**** Input material ****

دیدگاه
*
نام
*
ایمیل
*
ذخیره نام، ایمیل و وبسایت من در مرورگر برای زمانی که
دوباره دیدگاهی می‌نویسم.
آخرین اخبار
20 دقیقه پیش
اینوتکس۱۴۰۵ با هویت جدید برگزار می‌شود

****
**** Input material ****

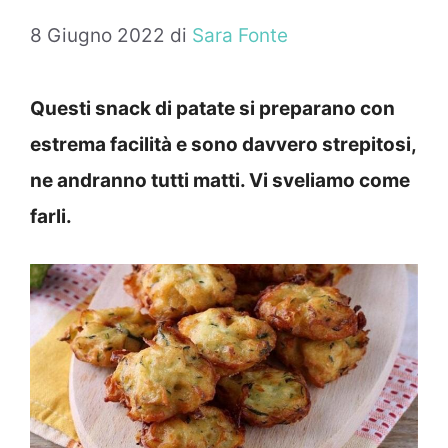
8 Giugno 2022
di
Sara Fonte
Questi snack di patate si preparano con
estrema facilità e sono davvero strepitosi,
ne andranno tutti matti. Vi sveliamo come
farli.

****

Only the number is wanted: how many lines of these entries contain the string "ایمیل"?

2